The focus on data security at small-to-medium sized businesses is a logical choice for the agency. Its ongoing legal tussle with Atlanta-based LabMD illustrates challenges the Commission faces as it seeks to enforce data security obligations on small businesses. Such entities are often ill-equipped to adequately protect the growing amounts of sensitive personal information they are collecting.  This is an incredibly important issue. As NCL’s #DataInsecurity Report found, nearly 6 in 10 data breach victims indicated that their trust in retailers decreased following a breach. For a small business struggling to stay afloat, losing the confidence of customers due to a data breach can mean the difference between keeping the lights on and a “closed” sign on the front door.

So what can the Commission hope to accomplish at its September meeting? In the interests of promoting consumer data security, we propose that the meeting agenda cover some basic data security policy topics, such as:

  • Is there a sufficient flow of information and best practices on breach trends, emerging threats from hackers, etc. being shared by the FTC with business that are entrusted to store consumer data? If not, how can this improve?
  • The Online Trust Alliance estimated that 90% of data breaches in 2014 could have been prevented if basic security measures had been taken. With this in mind, how can businesses be incentivized to make sure they are taking the basic steps to protect their data?

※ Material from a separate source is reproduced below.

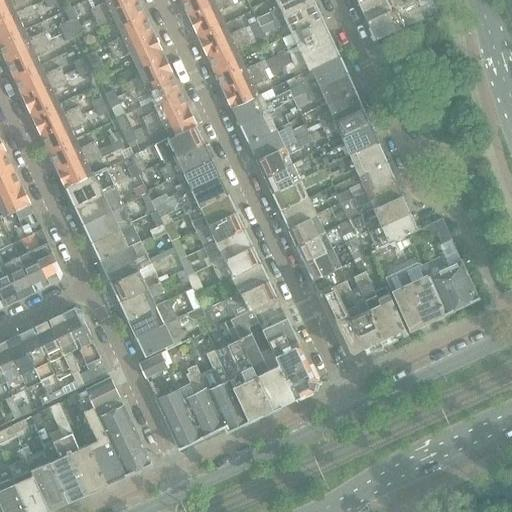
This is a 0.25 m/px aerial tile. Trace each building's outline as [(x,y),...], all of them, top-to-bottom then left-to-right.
[(0,0),(0,20),(16,12),(12,3),(19,0),(0,0)] [(95,17),(132,0),(104,0),(105,2),(91,9),(95,17)] [(144,16),(137,0),(132,0),(95,17),(98,26),(113,18),(117,28),(144,16)] [(181,0),(188,15),(220,0),(181,0)] [(219,11),(234,4),(240,0),(220,0),(188,15),(197,34),(224,22),(219,11)] [(260,28),(314,3),(312,0),(275,0),(279,7),(256,19),(257,22),(260,28)] [(367,21),(413,0),(361,0),(358,2),(367,21)] [(412,22),(408,12),(418,7),(414,0),(413,0),(367,21),(375,39),(412,22)] [(321,20),(314,3),(260,28),(263,33),(277,27),(277,28),(287,24),(291,34),(321,20)] [(0,40),(24,29),(20,21),(35,14),(31,6),(16,12),(0,20),(0,40)] [(111,52),(152,33),(144,16),(117,28),(122,37),(107,44),(111,52)] [(80,24),(76,17),(67,21),(68,22),(71,28),(80,24)] [(293,62),(332,43),(321,20),(291,34),(282,38),(287,50),(273,57),(279,68),(293,62)] [(71,29),(71,28),(68,22),(59,26),(63,34),(71,29)] [(206,53),(260,28),(257,22),(248,26),(248,25),(230,34),(224,22),(197,34),(206,53)] [(83,31),(80,24),(71,28),(71,29),(74,36),(83,31)] [(242,61),(237,50),(265,37),(263,33),(260,28),(206,53),(215,73),(242,61)] [(0,47),(6,60),(47,41),(43,32),(29,39),(24,29),(0,40),(0,47)] [(75,37),(74,36),(71,29),(63,34),(66,41),(75,37)] [(163,55),(152,33),(111,52),(115,60),(129,53),(136,67),(163,55)] [(40,64),(37,56),(51,49),(47,41),(6,60),(13,76),(40,64)] [(339,59),(332,43),(293,62),(294,65),(304,61),(308,71),(311,70),(312,71),(339,59)] [(98,58),(95,51),(86,55),(89,62),(98,58)] [(129,91),(171,72),(163,55),(136,67),(140,76),(125,83),(129,91)] [(224,93),(279,68),(273,57),(265,61),(264,60),(246,68),(242,61),(215,73),(224,93)] [(85,65),(81,58),(73,62),(76,69),(85,65)] [(102,66),(98,58),(89,62),(93,70),(102,66)] [(302,94),(346,74),(339,59),(312,71),(315,77),(298,85),(302,94)] [(22,95),(64,75),(60,67),(45,74),(40,64),(13,76),(22,95)] [(88,72),(85,65),(76,69),(80,76),(88,72)] [(258,95),(253,85),(268,78),(268,77),(281,71),(279,68),(224,93),(232,108),(261,95),(260,94),(258,95)] [(179,90),(171,73),(171,72),(129,91),(133,99),(148,93),(152,103),(179,90)] [(354,92),(347,76),(346,74),(302,94),(293,98),(298,109),(323,96),(327,105),(354,92)] [(59,103),(53,91),(68,83),(64,75),(22,95),(32,115),(59,103)] [(116,97),(108,81),(102,84),(106,93),(103,94),(107,102),(116,97)] [(146,126),(187,107),(179,90),(152,103),(156,111),(142,118),(146,126)] [(239,123),(293,98),(289,90),(264,102),(261,95),(232,108),(239,123)] [(322,127),(362,110),(354,92),(327,105),(330,111),(317,117),(322,127)] [(104,105),(100,97),(91,101),(94,109),(104,105)] [(125,115),(116,97),(107,102),(111,109),(117,119),(125,115)] [(287,123),(284,116),(298,109),(293,98),(239,123),(248,144),(276,131),(276,129),(287,123)] [(40,134),(82,115),(78,106),(64,114),(59,103),(32,115),(40,134)] [(104,105),(94,109),(98,116),(107,112),(104,105)] [(196,126),(187,108),(187,107),(146,126),(149,134),(164,127),(169,138),(196,126)] [(369,124),(362,110),(322,127),(326,136),(338,130),(341,137),(369,124)] [(75,138),(71,130),(86,123),(82,115),(40,134),(48,151),(75,138)] [(255,158),(309,133),(304,124),(279,137),(276,131),(248,144),(255,158)] [(325,168),(377,144),(369,124),(341,137),(345,145),(319,157),(320,159),(325,168)] [(133,132),(130,125),(121,129),(124,137),(133,132)] [(163,162),(204,143),(196,126),(169,138),(167,139),(171,147),(159,153),(163,162)] [(120,139),(117,132),(107,136),(111,144),(120,139)] [(137,139),(134,133),(133,132),(124,137),(128,144),(137,139)] [(303,161),(297,149),(313,141),(309,133),(255,158),(264,178),(303,161)] [(56,168),(98,150),(94,141),(80,148),(75,138),(48,151),(56,168)] [(124,147),(120,139),(111,144),(115,151),(124,147)] [(177,175),(212,160),(204,143),(163,162),(165,166),(159,169),(165,181),(177,175)] [(385,161),(377,144),(325,168),(328,175),(340,169),(342,174),(355,168),(358,174),(385,161)] [(92,174),(88,165),(102,158),(98,150),(56,168),(65,187),(92,174)] [(0,175),(13,169),(5,152),(4,151),(0,153),(0,175)] [(146,169),(137,152),(129,157),(134,165),(138,173),(144,170),(146,169)] [(271,192),(325,168),(320,159),(306,166),(303,161),(264,178),(271,192)] [(180,196),(220,177),(212,160),(177,175),(181,184),(175,187),(180,196)] [(393,179),(385,161),(358,174),(365,192),(393,179)] [(138,173),(134,165),(127,169),(132,178),(138,175),(138,173)] [(304,190),(329,178),(328,175),(325,168),(271,192),(280,211),(307,199),(304,190)] [(0,196),(21,186),(13,169),(0,175),(0,196)] [(74,205),(114,186),(106,169),(94,175),(93,174),(92,174),(65,187),(74,205)] [(228,195),(220,177),(180,196),(184,205),(194,201),(198,209),(228,195)] [(402,198),(393,179),(365,192),(370,202),(358,208),(362,217),(402,198)] [(146,193),(142,185),(133,190),(136,197),(146,193)] [(29,204),(21,186),(0,196),(0,210),(3,216),(29,204)] [(82,224),(123,205),(114,186),(74,205),(82,224)] [(343,202),(335,186),(324,191),(328,198),(336,195),(340,204),(343,202)] [(154,207),(151,201),(147,193),(141,197),(147,210),(154,207)] [(169,201),(165,194),(151,201),(154,207),(154,208),(169,201)] [(195,231),(236,212),(228,195),(198,209),(187,214),(195,231)] [(309,198),(307,199),(280,211),(288,229),(316,215),(317,215),(309,198)] [(410,215),(402,198),(362,217),(365,222),(376,216),(381,228),(410,215)] [(91,242),(132,223),(123,205),(82,224),(91,242)] [(156,212),(154,208),(154,207),(147,210),(145,211),(147,215),(150,214),(156,212)] [(162,225),(156,212),(150,214),(156,228),(162,225)] [(203,248),(244,229),(236,212),(195,231),(203,248)] [(325,234),(321,227),(316,215),(288,229),(297,247),(325,234)] [(416,229),(411,219),(410,215),(381,228),(388,243),(416,229)] [(478,297),(451,239),(442,217),(432,222),(437,233),(441,244),(439,245),(445,257),(422,268),(423,271),(443,314),(478,297)] [(178,239),(170,221),(162,225),(164,229),(166,233),(170,243),(178,239)] [(431,222),(422,227),(427,238),(437,233),(431,222)] [(99,259),(140,240),(132,223),(91,242),(99,259)] [(152,235),(164,229),(162,225),(156,228),(150,231),(152,235)] [(49,285),(26,237),(21,227),(15,230),(20,240),(11,244),(34,292),(49,285)] [(62,274),(47,243),(41,229),(26,237),(49,285),(60,279),(62,274)] [(154,239),(166,233),(164,229),(152,235),(154,239)] [(207,267),(211,265),(252,246),(244,229),(203,248),(208,257),(204,260),(207,267)] [(333,251),(329,242),(325,234),(297,247),(304,264),(333,251)] [(34,292),(11,244),(4,247),(0,238),(0,258),(19,299),(34,292)] [(186,256),(178,239),(170,243),(178,259),(185,256),(186,256)] [(150,263),(140,240),(99,259),(109,281),(150,263)] [(220,282),(260,264),(252,246),(211,265),(220,282)] [(341,268),(340,266),(337,260),(333,251),(304,264),(312,281),(341,268)] [(194,273),(188,260),(187,261),(185,256),(178,259),(186,277),(194,273)] [(19,299),(0,258),(0,295),(5,306),(19,299)] [(159,282),(150,263),(109,281),(118,301),(159,282)] [(228,299),(268,281),(260,264),(220,282),(228,299)] [(189,282),(183,271),(176,274),(182,285),(189,282)] [(406,332),(385,287),(375,292),(365,271),(353,277),(358,287),(384,343),(406,332)] [(443,314),(423,271),(406,279),(404,275),(399,278),(402,285),(391,291),(409,331),(443,314)] [(204,290),(196,272),(194,273),(186,277),(195,294),(195,293),(202,290),(204,290)] [(256,308),(276,298),(268,281),(228,299),(223,302),(228,312),(233,309),(236,316),(252,309),(256,308)] [(384,343),(358,287),(350,291),(345,281),(333,287),(346,313),(344,314),(362,353),(384,343)] [(156,306),(152,297),(164,291),(159,282),(118,301),(127,319),(156,306)] [(362,353),(344,314),(346,313),(333,287),(333,286),(318,292),(347,355),(354,357),(362,353)] [(207,299),(202,290),(195,293),(199,303),(207,299)] [(260,317),(281,307),(276,298),(256,308),(260,317)] [(175,320),(174,320),(166,302),(156,306),(127,319),(136,338),(175,320)] [(204,316),(201,307),(187,314),(189,317),(195,320),(204,316)] [(218,325),(210,307),(203,310),(211,328),(218,325)] [(100,357),(82,316),(79,310),(73,308),(61,313),(78,348),(88,370),(93,381),(108,374),(100,357)] [(258,323),(252,309),(236,316),(243,330),(258,323)] [(70,352),(77,349),(78,348),(61,313),(46,321),(72,373),(79,388),(93,381),(88,370),(79,375),(77,371),(79,370),(75,362),(70,352)] [(316,382),(286,318),(261,329),(278,364),(295,399),(313,390),(316,382)] [(163,347),(183,338),(175,320),(136,338),(145,356),(163,347)] [(72,373),(46,321),(32,328),(54,374),(58,380),(72,373)] [(54,374),(32,328),(18,334),(40,381),(43,386),(50,383),(47,377),(54,374)] [(295,399),(278,364),(268,369),(251,333),(238,340),(272,410),(281,406),(280,405),(294,398),(294,399),(295,399)] [(40,381),(18,334),(3,342),(25,389),(40,381)] [(272,410),(238,340),(216,351),(249,421),(272,410)] [(25,389),(3,342),(0,342),(0,372),(11,396),(25,389)] [(249,421),(216,351),(215,350),(206,354),(212,368),(200,375),(223,426),(225,429),(228,431),(249,421)] [(168,367),(161,352),(139,363),(146,378),(168,367)] [(223,426),(200,375),(196,365),(187,369),(189,373),(186,375),(190,384),(178,390),(201,437),(223,426)] [(11,396),(0,372),(0,401),(5,399),(14,419),(21,416),(18,409),(11,396)] [(150,463),(110,377),(85,389),(88,395),(123,475),(150,463)] [(201,437),(178,390),(178,388),(155,399),(178,448),(201,437)] [(51,401),(47,393),(39,397),(43,405),(51,401)] [(123,475),(88,395),(78,400),(84,411),(83,411),(96,441),(87,445),(104,483),(123,475)] [(31,411),(28,403),(18,409),(21,416),(31,411)] [(78,449),(57,404),(48,408),(61,437),(85,492),(104,483),(87,445),(78,449)] [(38,414),(31,417),(34,424),(35,426),(42,423),(38,414)] [(16,433),(34,424),(30,416),(12,425),(16,433)] [(0,445),(17,437),(11,426),(0,431),(0,445)] [(85,492),(61,437),(43,445),(45,449),(66,500),(85,492)] [(66,500),(45,449),(31,456),(27,447),(22,449),(47,509),(66,500)] [(39,511),(47,509),(22,449),(17,452),(21,460),(7,466),(12,477),(27,511),(39,511)] [(27,511),(12,477),(2,482),(0,477),(0,501),(4,511),(27,511)]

  • Small and medium-sized businesses often lack the budget and/or expertise to craft robust data security protections, yet they are increasingly collecting large amounts of sensitive data about their customers. What requirements should be placed on a pizza parlor, for example, when it comes to data security?

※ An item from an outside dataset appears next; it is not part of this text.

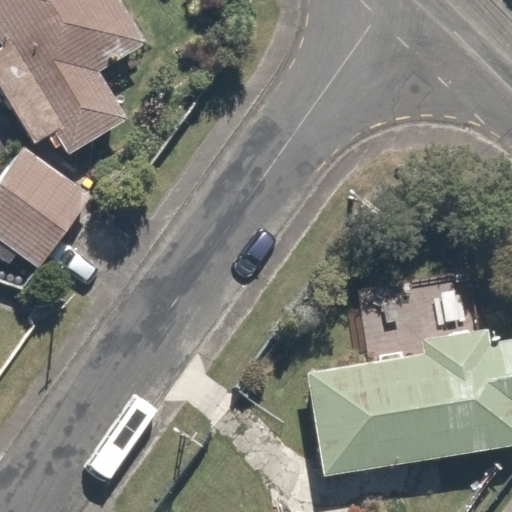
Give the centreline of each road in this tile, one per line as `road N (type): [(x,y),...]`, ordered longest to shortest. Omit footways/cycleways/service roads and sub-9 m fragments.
road 1 (residential): [(26,511),(390,0)]
road 2 (residential): [(424,0),(511,88)]
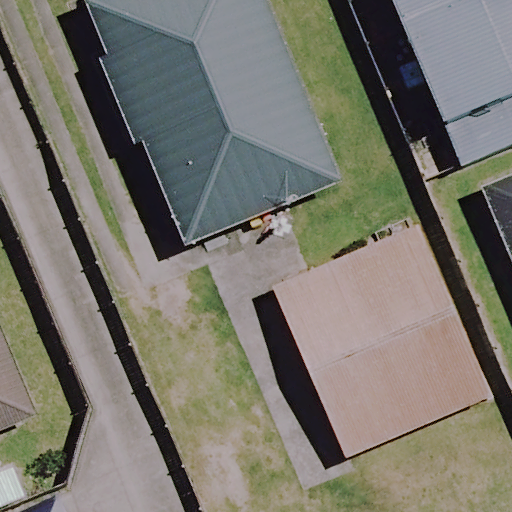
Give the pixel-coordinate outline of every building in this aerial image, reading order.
[(254,0),(110,0),(71,16),(171,261),(334,193),(254,0)] [(511,0),(373,0),(437,139),(511,104),(511,0)] [(511,182),(474,197),(511,294),(511,182)] [(481,406),(413,241),(347,269),(265,303),(334,467),(481,406)] [(0,438),(39,424),(0,318),(0,438)]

  • We often hear that it’s not “if,” it’s “when” when it comes to data breaches at businesses. However, it seems that businesses, particularly small-to-medium sized businesses, aren’t prepared to protest against the data breach threat. Is this accurate? If so, what can the FTC do to change that mindset?

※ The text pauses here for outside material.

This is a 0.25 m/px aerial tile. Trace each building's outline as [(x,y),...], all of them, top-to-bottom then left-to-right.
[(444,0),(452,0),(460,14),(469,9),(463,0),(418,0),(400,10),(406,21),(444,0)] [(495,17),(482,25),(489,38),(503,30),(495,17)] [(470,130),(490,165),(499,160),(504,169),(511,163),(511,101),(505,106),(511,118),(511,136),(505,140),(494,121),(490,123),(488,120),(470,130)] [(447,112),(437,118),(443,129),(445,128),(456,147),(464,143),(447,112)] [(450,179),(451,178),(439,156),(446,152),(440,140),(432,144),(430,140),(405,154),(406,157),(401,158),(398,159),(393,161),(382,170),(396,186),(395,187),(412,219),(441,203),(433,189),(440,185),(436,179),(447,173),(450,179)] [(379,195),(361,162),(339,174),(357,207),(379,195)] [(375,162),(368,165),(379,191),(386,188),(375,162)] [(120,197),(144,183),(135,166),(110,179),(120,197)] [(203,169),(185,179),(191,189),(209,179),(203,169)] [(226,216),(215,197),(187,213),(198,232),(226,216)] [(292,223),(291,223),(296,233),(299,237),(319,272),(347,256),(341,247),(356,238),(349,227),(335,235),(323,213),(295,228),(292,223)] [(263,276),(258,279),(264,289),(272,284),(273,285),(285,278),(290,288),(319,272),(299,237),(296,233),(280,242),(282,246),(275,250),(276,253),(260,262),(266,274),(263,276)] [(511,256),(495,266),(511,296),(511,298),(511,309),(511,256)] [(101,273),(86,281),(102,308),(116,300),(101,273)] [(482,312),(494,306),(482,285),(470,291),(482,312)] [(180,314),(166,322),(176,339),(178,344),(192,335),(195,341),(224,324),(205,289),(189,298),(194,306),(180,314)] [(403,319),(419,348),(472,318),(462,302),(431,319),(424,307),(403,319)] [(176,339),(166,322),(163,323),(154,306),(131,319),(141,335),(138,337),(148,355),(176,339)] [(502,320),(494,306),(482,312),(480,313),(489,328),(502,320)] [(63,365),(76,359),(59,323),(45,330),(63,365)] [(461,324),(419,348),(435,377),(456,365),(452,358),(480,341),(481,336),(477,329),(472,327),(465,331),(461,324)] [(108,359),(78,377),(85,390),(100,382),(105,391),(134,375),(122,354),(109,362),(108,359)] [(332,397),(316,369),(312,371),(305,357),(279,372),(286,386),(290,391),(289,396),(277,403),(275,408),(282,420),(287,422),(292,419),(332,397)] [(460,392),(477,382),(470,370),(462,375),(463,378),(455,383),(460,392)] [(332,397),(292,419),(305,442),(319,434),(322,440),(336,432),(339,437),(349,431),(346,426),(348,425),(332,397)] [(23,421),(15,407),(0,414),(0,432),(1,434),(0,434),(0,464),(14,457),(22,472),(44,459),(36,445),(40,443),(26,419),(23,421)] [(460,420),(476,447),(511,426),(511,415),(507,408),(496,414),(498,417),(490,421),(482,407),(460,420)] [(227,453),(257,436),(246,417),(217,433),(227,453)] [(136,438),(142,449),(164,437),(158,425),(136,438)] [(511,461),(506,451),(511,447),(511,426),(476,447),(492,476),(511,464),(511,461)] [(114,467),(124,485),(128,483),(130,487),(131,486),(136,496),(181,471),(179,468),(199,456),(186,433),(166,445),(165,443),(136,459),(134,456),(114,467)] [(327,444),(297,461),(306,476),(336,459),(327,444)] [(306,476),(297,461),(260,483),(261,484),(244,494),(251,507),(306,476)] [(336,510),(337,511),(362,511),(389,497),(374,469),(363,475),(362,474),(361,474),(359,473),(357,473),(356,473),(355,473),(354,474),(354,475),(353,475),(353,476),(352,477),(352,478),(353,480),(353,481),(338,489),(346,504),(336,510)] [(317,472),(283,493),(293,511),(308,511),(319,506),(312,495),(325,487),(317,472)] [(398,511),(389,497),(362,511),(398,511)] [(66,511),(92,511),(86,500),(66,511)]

  • Government data security mandates can only do so much to create a climate where data security is taken seriously by business. What flexible, market-based incentives exist to promote data security? Is cyber-insurance the answer?
  • There is no shortage of cybersecurity firms offering high-priced solutions to small-to-medium sized businesses. Are there free or low-cost solutions that businesses can take today that will measurably reduce their data security risks (e.g. enable multi-factor authentication, create stronger passwords, encrypt sensitive data)?

The “Start With Security” initiative is a good opportunity for the FTC to promote solutions that businesses can take to reduce their data security risk. However, absent reforms in Congress to tackle tough issues like data breach notification and a comprehensive data security standard, education can only do so much. We hope that the Commission will use the September 9 forum to highlight the impact that breaches continue to have on consumers and businesses and to push Congress to pass real data security reforms.